Richards concludes: ‘Although posting an impressive outturn in the first quarter of the year, the outlook for the UK’s construction industry is mixed, with the ongoing recovery facing major downside risks, notably inflationary pressures and supply disruptions affecting the availability of key building materials, along with geopolitical and economic risks that have dampened investor confidence.’
At the time of writing, Bloomberg UK was reporting that China’s lockdowns to contain Covid-19 have snarled operations at the world’s largest port in Shanghai and stalled activity in major cities, affecting the supply chains of businesses from Tesla Inc to Apple Inc.
‘Chinese export growth likely slowed to its weakest pace since June 2020, while imports probably contracted for a second month, a sign of weak consumer spending as millions of residents in Shanghai and elsewhere were confined to their homes,’ said Bloomberg.
‘As manufacturer to the world, the disruptions in China are weighing on the global economy and add another risk to the inflation picture. In Shanghai, where most of the population have been under some form of lockdown for more than five weeks, government is trying to get production back on track. Yet many foreign businesses say they’re still unable to resume operations.’

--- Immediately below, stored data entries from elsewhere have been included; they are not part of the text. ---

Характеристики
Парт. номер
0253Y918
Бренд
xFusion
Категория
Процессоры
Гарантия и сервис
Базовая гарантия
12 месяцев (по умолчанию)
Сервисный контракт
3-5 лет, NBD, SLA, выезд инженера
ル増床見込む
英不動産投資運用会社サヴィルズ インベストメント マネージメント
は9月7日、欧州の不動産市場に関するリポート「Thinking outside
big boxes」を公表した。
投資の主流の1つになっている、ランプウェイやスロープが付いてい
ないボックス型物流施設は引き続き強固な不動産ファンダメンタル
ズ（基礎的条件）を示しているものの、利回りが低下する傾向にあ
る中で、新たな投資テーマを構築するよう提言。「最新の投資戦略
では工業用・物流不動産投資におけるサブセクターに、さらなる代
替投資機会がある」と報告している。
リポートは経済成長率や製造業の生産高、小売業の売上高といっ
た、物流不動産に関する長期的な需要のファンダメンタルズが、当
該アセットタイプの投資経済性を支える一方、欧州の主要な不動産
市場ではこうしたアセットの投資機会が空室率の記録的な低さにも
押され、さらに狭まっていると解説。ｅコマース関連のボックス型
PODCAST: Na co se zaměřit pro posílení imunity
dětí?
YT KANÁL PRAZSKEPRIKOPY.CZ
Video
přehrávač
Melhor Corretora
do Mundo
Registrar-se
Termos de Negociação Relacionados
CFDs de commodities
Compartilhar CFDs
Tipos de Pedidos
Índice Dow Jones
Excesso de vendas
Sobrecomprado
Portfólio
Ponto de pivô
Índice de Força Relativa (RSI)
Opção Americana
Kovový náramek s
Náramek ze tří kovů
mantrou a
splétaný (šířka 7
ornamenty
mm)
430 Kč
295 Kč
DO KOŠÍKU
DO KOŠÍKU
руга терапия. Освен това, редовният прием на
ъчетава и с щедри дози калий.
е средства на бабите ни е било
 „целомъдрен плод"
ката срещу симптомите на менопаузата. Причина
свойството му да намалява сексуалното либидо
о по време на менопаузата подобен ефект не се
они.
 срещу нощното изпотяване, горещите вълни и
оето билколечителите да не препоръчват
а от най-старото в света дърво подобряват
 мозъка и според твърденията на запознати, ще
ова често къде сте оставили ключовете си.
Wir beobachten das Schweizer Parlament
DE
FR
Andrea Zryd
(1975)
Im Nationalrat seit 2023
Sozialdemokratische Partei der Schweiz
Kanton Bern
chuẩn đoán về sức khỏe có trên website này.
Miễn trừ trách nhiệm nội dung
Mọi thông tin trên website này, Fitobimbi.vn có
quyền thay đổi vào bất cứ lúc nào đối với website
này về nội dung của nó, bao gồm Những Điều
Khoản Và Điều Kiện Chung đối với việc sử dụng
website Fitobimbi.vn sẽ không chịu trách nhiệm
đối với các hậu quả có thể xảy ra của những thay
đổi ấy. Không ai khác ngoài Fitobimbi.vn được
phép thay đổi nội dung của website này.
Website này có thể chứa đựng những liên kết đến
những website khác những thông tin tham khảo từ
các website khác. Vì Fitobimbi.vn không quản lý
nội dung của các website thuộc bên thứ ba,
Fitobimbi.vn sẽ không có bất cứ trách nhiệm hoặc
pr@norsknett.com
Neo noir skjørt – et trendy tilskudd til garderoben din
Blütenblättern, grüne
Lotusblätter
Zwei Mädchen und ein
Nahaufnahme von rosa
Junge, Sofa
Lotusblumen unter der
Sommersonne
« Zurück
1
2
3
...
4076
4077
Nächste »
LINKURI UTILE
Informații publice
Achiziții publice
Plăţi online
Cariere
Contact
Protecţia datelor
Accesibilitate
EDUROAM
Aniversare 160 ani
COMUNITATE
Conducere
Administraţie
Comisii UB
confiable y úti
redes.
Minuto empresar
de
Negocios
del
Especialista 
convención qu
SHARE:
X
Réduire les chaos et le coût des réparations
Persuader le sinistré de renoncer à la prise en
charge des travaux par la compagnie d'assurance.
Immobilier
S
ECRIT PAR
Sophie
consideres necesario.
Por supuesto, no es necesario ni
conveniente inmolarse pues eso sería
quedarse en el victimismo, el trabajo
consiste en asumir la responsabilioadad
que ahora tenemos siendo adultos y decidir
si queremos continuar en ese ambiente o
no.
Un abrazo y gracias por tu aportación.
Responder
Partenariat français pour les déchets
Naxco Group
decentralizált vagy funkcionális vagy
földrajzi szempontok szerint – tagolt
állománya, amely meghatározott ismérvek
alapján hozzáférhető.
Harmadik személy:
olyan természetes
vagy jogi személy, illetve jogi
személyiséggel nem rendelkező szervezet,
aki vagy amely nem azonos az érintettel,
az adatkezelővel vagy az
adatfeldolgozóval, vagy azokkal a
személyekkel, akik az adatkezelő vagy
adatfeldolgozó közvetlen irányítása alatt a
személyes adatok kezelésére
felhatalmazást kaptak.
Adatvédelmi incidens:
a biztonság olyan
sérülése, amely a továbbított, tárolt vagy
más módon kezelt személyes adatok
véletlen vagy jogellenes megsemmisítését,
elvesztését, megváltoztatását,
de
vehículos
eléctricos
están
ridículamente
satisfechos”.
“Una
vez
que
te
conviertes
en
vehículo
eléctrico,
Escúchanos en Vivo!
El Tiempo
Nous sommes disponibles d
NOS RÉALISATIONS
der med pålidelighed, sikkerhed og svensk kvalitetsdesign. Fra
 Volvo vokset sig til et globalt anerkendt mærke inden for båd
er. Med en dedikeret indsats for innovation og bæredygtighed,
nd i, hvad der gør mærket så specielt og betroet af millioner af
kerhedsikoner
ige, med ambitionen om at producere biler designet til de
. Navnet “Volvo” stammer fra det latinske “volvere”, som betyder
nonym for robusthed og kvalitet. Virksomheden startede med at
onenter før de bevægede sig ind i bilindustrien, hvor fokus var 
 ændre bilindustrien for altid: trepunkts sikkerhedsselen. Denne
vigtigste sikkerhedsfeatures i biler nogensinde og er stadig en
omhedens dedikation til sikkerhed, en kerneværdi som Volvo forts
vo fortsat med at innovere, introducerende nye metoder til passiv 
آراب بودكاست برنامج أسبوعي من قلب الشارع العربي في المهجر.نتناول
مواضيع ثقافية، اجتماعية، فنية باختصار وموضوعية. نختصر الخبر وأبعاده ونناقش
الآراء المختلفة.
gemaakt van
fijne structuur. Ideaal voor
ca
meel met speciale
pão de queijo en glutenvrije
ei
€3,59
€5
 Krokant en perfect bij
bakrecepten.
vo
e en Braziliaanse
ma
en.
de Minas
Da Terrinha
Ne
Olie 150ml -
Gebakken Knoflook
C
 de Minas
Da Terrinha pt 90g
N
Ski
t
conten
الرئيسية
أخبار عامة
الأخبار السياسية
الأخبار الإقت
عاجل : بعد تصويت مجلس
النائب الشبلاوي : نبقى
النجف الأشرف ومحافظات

China’s inflation data will also be in focus as shortages of food and other goods, also triggered by lockdowns, drive up costs. Consumer price growth is forecast to accelerate, while factory gate inflation likely remained elevated in April.
The latest Global Construction Monitor from the Royal Institution of Chartered Surveyors (RICS) said availability of materials was a ‘major constraint to current activity’ mentioned by almost every contractor, builder and developer surveyed.
‘Labour shortages do not seem to be improving, with a net three quarters of respondents struggling to find workers. The institution said the shortages were widespread, with quantity surveyors, project managers, skilled trades, and labourers in high demand. Industry bosses have reported sharp rises in the cost of various materials, including timber, steel, and concrete over the past year. Fuel prices also have soared of late. Some in the industry have pointed out many workers went back to Europe during the pandemic and were yet to return.’
Statistics show vacancies in the construction sector are at their highest on record at nearly 50,000, almost double where they were before the first lockdown.
‘Combined with problems around accessing building materials in the current environment, (the labour shortage) is exerting significant upward pressure on construction costs at the present time,’ Simon Rubinsohn, the institution’s chief economist, said.
Whatever happens over the next weeks and months, there’s no doubt the economic situation in the country – and by implication the construction sector – is going to get a lot worse before it gets better.